Acoustic scattering by parameterized concave surfaces using an implementation of the Kirchhoff Integral Method

EDMUNDO LAVIA; RUI MARQUES ROJO

Congreso; 22nd International Congress on Acoustics 2016; 2016

The International Commission for Acoustics (ICA) and the Ibero-american Federation of Acoustics (FIA)

The scattering of sound waves that propagate in the ocean is mainly due to different types of inhomogeneities within seawater. This physical process is of vital importance for its wide range of applications in fisheries, oceanography, ecology and marine detection. This work addresses the calculation of the scattered field by concave objects using the Kirchhoff Integral Method. It mainly consists in solving Green?s Integral Formula and applying the  Kirchhoff approximation (i.e. the surface of the object is partitioned into insonified and shadow regions; the total field and its normal derivative in the insonified region are assumed to be equal to the incident field and its normal derivative, respectively, while they are assumed to be negligible in the shadow region).
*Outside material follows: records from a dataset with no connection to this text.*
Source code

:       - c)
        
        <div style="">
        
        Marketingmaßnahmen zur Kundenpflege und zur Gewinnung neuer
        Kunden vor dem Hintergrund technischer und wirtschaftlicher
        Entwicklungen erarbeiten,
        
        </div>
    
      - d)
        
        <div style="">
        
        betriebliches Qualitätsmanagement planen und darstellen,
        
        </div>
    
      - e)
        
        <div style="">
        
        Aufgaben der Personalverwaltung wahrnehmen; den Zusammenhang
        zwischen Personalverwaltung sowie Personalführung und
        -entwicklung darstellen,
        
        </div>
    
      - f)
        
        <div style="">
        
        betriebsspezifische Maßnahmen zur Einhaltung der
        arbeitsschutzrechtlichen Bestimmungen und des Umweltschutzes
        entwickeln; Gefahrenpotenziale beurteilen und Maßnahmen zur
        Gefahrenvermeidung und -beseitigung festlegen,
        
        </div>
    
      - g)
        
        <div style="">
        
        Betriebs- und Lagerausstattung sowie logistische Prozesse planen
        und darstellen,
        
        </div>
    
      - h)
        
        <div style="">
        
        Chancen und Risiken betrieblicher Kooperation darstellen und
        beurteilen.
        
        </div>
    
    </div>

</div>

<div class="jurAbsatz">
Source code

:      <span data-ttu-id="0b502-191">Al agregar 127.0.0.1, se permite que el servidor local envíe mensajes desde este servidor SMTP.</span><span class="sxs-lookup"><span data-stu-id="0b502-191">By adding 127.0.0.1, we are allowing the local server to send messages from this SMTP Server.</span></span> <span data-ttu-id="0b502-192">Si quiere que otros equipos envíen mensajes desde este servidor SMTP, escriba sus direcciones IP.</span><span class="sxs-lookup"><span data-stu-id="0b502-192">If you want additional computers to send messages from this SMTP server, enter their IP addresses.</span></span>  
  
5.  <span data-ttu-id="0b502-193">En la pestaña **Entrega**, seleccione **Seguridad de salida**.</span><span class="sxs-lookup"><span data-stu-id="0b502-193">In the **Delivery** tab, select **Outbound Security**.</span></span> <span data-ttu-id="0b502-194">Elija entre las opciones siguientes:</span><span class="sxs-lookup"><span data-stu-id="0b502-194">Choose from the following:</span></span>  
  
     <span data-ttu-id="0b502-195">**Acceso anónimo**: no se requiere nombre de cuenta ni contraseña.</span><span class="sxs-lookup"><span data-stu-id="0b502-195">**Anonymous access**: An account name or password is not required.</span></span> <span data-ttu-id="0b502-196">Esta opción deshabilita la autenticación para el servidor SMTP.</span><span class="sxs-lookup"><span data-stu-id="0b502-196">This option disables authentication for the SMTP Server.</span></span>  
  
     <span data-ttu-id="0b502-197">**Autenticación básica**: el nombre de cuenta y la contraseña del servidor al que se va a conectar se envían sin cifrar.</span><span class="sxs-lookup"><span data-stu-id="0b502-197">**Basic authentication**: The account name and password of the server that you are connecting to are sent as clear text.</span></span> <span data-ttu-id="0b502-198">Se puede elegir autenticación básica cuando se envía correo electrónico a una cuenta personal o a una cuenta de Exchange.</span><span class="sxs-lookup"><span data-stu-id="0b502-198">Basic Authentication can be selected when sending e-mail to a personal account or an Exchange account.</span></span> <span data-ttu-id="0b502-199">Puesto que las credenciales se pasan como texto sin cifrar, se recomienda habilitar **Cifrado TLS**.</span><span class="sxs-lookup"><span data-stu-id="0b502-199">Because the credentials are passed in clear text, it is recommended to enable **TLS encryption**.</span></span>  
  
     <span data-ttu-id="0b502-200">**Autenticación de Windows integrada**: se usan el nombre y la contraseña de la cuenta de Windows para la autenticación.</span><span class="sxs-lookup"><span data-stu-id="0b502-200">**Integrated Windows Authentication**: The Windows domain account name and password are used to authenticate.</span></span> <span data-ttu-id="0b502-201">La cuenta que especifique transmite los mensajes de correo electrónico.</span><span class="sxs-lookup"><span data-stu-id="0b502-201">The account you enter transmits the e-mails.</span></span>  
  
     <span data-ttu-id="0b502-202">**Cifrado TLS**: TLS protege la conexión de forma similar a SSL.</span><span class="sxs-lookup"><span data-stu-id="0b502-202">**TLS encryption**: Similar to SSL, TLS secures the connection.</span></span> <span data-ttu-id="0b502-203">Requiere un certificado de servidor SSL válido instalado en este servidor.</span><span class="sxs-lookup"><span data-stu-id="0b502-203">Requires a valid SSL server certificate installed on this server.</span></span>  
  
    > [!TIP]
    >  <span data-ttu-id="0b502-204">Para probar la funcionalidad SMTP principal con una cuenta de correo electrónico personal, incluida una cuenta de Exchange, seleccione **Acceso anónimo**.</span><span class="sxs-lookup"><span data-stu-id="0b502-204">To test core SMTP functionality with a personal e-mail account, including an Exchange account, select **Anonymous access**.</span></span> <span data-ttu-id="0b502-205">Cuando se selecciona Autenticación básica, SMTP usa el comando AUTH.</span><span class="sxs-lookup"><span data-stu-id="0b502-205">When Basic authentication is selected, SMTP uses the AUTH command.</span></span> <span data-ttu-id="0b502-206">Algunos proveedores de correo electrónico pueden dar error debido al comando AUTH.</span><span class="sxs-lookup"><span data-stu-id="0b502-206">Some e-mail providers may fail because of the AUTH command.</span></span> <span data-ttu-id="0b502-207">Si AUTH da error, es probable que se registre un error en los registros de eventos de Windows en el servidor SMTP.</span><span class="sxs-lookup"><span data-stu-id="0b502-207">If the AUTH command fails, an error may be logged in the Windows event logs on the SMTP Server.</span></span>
The well-studied case of convex scatterers has a quite straightforward solution whereas the concave case is more cumbersome. In this work an algorithm is presented to handle the interaction of plane acoustic waves with a parameterized scatterer of arbitrary concave shape. Inorder to verify the numerical results, comparisons with the exact high-frequency far-field solution provided by a collocation method are presented for a 2D object. Additionally, the algorithm is applied to a 3D torus insonified from different incidence directions.